Extrait cité:
Il y a des lustres que je me disais que la vie, le parcours et la carrière d’Ann Dvorak méritaient certainement une biographie qui ne manquerait pas d’être passionnante même si le nom de l’actrice s’efface chaque jour un peu plus des mémoires.
Je n’ai donc plus qu’à me réjouir de la parution de l’ouvrage « Ann Dvorak, Hollywood’s Forgotten Rebel »
Un titre qui m’a semblé aller de soi mais en y réfléchissant, Ann Dvorak fut -elle tellement rebelle?
Le 2 Août 1911, vient au monde à New-York la petite Anna MacKim. Fille du cinéaste Edwin MacKim et de son épouse la vedette Anne Lehr.
Cela peut sembler idyllique pour une enfant de grandir avec des parents partageant l’amour du même métier, à fortiori quand ce sont des artistes.
Et ceci vaut d’autant plus lorsque l’enfant en question se révèle très tôt fascinée par ledit métier.
C’est presque tout naturellement que la petite Anna fera ses débuts dès l’âge de quatre ans en jouant le rôle de Ramona enfant dans le film éponyme. Elle sera créditée au générique comme « Baby Anna Lehr »
Si elle est créditée comme étant Baby Lehr et non comme baby MacKim c’est qu’à l’heure de ces débuts juvéniles, ses parents sont déjà séparés. En 1920 ils sont divorcés et madame Lehr prend sa fille sous le bras et quitte New-York pour Hollywood puisqu’il paraît que c’est là que tout se passe désormais!
La vérité étant que madame Lehr n’a objectivement jamais trouvé le succès espéré mais a dépensé autant sinon plus que Lillian Russell en personne! En fait de se rapprocher d’Hollywood elle s’éloigne de ses créanciers qui la menacent de poursuites! Menaces qu’ils mettront d’ailleurs à exécution malgré la distance qui les sépare maintenant de l’objet du litige!
Malgré son jeune âge, elle fut mère à 21 ans, Anna Lehr est une femme assez crâne et qui sait ce qu’elle veut!
En 1916 elle avait accepté un rôle dont personne ne voulait parce qu’une horde de chevaux devait se précipiter vers l’actrice supposée évanouie sur leur passage. Son courage forçant l’admiration, elle lança sur un ton de dédain: « Ce n’est pas dans la nature des chevaux de marcher sur les gens! » Puis elle ajouta pour les plus incrédules « A moins d’un accident, bien sûr! »

Énoncé: D'après l'extrait sur Ann Dvorak, en quelle année ses parents sont-ils divorcés ?

Données brutes:

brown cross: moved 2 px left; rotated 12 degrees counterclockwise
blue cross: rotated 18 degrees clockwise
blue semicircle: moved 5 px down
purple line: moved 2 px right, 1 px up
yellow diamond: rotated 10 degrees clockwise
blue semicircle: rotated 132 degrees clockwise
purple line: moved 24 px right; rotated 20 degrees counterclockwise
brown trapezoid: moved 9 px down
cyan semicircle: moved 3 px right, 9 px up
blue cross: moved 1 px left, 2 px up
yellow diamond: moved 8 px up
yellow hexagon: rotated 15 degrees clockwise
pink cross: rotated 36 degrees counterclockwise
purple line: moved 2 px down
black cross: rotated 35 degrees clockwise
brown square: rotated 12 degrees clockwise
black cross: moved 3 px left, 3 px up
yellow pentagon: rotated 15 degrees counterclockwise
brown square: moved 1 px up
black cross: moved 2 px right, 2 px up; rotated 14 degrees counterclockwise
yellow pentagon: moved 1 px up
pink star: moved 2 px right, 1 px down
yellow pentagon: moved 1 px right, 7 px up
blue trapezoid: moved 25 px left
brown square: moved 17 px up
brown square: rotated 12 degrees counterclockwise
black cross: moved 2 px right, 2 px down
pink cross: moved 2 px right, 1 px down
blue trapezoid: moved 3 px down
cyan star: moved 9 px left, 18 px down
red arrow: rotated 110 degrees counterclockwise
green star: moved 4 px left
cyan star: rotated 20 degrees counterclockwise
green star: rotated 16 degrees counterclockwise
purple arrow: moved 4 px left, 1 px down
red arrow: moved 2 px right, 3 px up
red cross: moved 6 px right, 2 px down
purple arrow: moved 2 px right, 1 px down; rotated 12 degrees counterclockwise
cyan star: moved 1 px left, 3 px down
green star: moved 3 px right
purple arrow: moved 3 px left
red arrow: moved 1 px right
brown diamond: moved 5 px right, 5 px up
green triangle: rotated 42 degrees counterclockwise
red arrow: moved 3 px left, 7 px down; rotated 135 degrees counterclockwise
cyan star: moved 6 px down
* * *
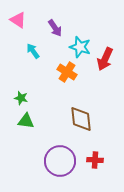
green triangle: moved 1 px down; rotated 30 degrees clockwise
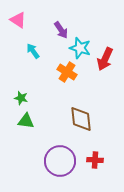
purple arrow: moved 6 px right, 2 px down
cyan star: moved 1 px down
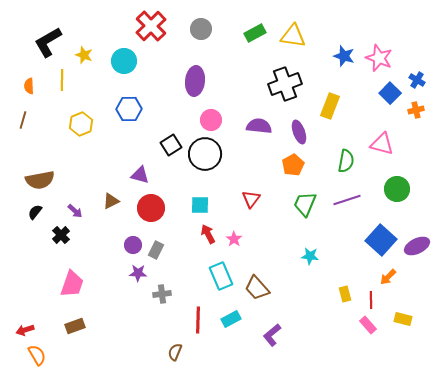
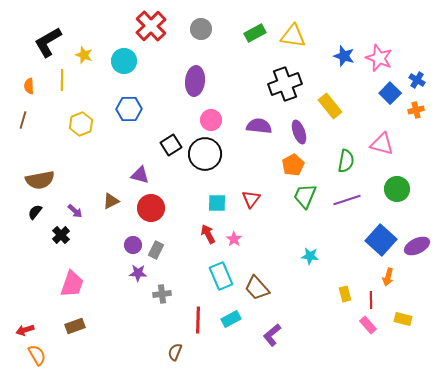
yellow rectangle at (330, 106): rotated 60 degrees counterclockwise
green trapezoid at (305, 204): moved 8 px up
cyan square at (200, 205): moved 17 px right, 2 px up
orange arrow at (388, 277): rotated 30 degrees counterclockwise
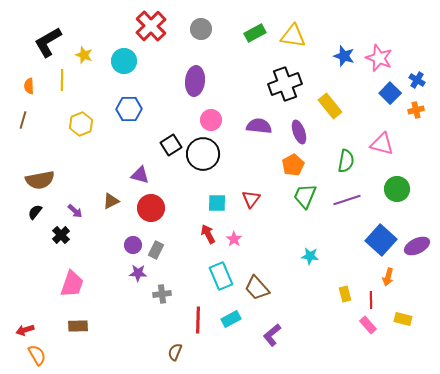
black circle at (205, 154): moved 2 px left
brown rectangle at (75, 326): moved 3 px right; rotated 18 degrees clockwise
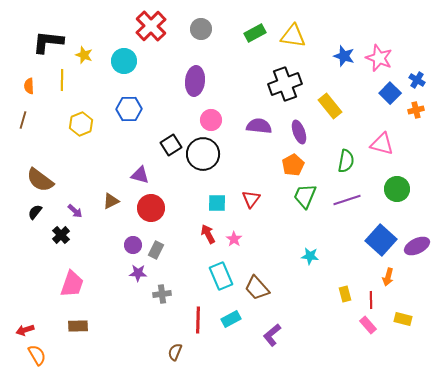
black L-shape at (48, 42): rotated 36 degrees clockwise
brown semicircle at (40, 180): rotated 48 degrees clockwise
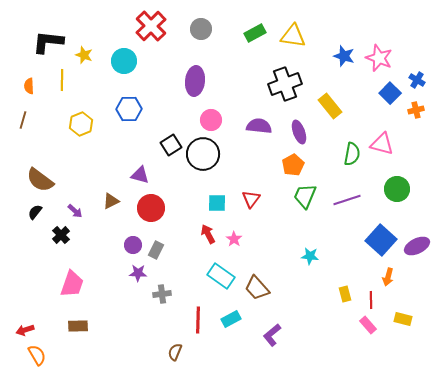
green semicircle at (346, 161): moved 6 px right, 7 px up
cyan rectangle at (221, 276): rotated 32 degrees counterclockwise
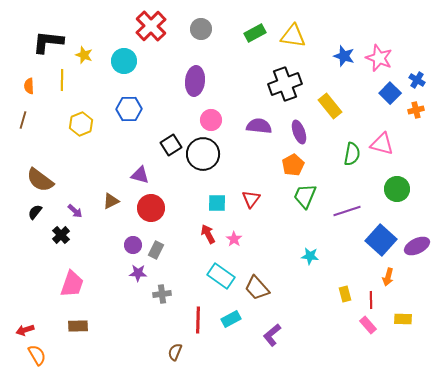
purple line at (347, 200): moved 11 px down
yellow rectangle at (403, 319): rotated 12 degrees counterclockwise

Bonne réponse: En 1920.